(Text data extracted from pages)

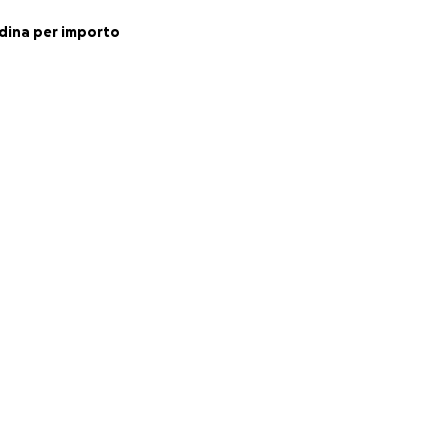
dina per importo
one, proprio nella
eremo su tela lo
rafforzare quel
one di olio
onesi un pezzo
tori ed eventi
 le spese del
le.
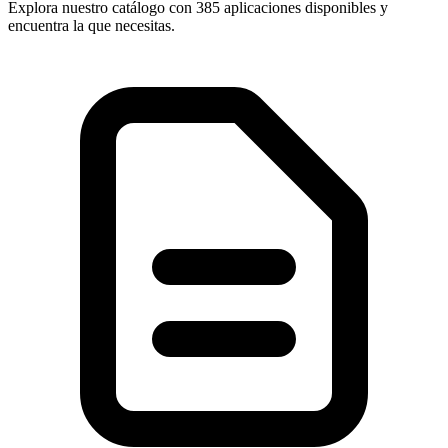
Explora nuestro catálogo con
385 aplicaciones
disponibles y
encuentra la que necesitas.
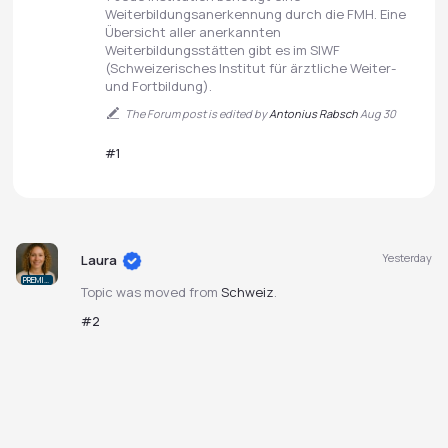
Weiterbildungsanerkennung durch die FMH. Eine
Übersicht aller anerkannten
Weiterbildungsstätten gibt es im SIWF
(Schweizerisches Institut für ärztliche Weiter-
und Fortbildung).
The Forum post is edited by
Antonius Rabsch
Aug 30
#1
Yesterday
Laura
PREMIUM
Topic was moved from
Schweiz
.
#2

Brief:
Which rows contain the string "Schweizerisches", with case taken into account? Show each of those rows in full.

Result:
(Schweizerisches Institut für ärztliche Weiter-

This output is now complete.